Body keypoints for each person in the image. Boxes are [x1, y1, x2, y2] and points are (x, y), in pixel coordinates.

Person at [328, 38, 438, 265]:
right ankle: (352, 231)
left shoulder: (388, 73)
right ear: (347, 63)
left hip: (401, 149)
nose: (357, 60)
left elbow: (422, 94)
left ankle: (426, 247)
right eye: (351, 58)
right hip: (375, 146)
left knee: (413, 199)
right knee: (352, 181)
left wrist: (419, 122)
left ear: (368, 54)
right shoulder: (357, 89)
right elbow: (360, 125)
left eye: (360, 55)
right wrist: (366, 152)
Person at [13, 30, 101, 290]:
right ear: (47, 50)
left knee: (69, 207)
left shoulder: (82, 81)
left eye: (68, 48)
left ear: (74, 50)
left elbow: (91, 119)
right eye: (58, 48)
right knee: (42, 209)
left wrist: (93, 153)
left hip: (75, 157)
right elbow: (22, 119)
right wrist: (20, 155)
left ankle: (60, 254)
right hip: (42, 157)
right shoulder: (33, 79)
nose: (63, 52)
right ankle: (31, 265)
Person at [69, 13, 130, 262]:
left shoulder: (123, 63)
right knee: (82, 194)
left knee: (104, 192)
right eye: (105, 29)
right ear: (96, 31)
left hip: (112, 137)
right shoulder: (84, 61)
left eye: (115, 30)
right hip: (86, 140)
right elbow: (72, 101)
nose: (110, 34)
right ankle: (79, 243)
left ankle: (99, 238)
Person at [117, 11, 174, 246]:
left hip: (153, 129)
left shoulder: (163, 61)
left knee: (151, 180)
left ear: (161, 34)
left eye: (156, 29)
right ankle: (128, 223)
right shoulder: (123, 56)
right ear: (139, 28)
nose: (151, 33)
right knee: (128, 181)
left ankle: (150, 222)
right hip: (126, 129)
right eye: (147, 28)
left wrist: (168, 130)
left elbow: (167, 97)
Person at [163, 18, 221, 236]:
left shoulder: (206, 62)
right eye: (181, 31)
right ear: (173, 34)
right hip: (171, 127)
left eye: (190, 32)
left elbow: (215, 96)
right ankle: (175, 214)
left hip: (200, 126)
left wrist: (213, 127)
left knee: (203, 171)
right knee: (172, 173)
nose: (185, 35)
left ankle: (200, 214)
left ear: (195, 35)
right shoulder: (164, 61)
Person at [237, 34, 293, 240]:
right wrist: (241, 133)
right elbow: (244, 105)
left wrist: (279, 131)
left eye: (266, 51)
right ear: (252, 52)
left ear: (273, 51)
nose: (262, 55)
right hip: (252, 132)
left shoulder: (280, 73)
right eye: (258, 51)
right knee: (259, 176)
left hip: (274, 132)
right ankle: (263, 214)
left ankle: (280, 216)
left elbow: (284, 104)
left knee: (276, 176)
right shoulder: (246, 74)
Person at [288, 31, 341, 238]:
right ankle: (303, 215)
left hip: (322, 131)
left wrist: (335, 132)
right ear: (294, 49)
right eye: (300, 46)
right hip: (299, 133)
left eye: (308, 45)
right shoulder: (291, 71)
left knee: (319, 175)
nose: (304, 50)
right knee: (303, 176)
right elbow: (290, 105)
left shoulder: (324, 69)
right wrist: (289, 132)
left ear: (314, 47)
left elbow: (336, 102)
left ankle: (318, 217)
◆ ◆ ◆
» **Activity**
From the first line of the data above through the line containing "left ankle: (99, 238)", set each line down again exactly; include both ends and omit everything else.

» **Task answer**
Body keypoints for each person in the image. Boxes are [x1, y1, x2, y2] and points are (x, y), in pixel coordinates.

Person at [328, 38, 438, 265]:
right ankle: (352, 231)
left shoulder: (388, 73)
right ear: (347, 63)
left hip: (401, 149)
nose: (357, 60)
left elbow: (422, 94)
left ankle: (426, 247)
right eye: (351, 58)
right hip: (375, 146)
left knee: (413, 199)
right knee: (352, 181)
left wrist: (419, 122)
left ear: (368, 54)
right shoulder: (357, 89)
right elbow: (360, 125)
left eye: (360, 55)
right wrist: (366, 152)
Person at [13, 30, 101, 290]:
right ear: (47, 50)
left knee: (69, 207)
left shoulder: (82, 81)
left eye: (68, 48)
left ear: (74, 50)
left elbow: (91, 119)
right eye: (58, 48)
right knee: (42, 209)
left wrist: (93, 153)
left hip: (75, 157)
right elbow: (22, 119)
right wrist: (20, 155)
left ankle: (60, 254)
right hip: (42, 157)
right shoulder: (33, 79)
nose: (63, 52)
right ankle: (31, 265)
Person at [69, 13, 130, 262]:
left shoulder: (123, 63)
right knee: (82, 194)
left knee: (104, 192)
right eye: (105, 29)
right ear: (96, 31)
left hip: (112, 137)
right shoulder: (84, 61)
left eye: (115, 30)
right hip: (86, 140)
right elbow: (72, 101)
nose: (110, 34)
right ankle: (79, 243)
left ankle: (99, 238)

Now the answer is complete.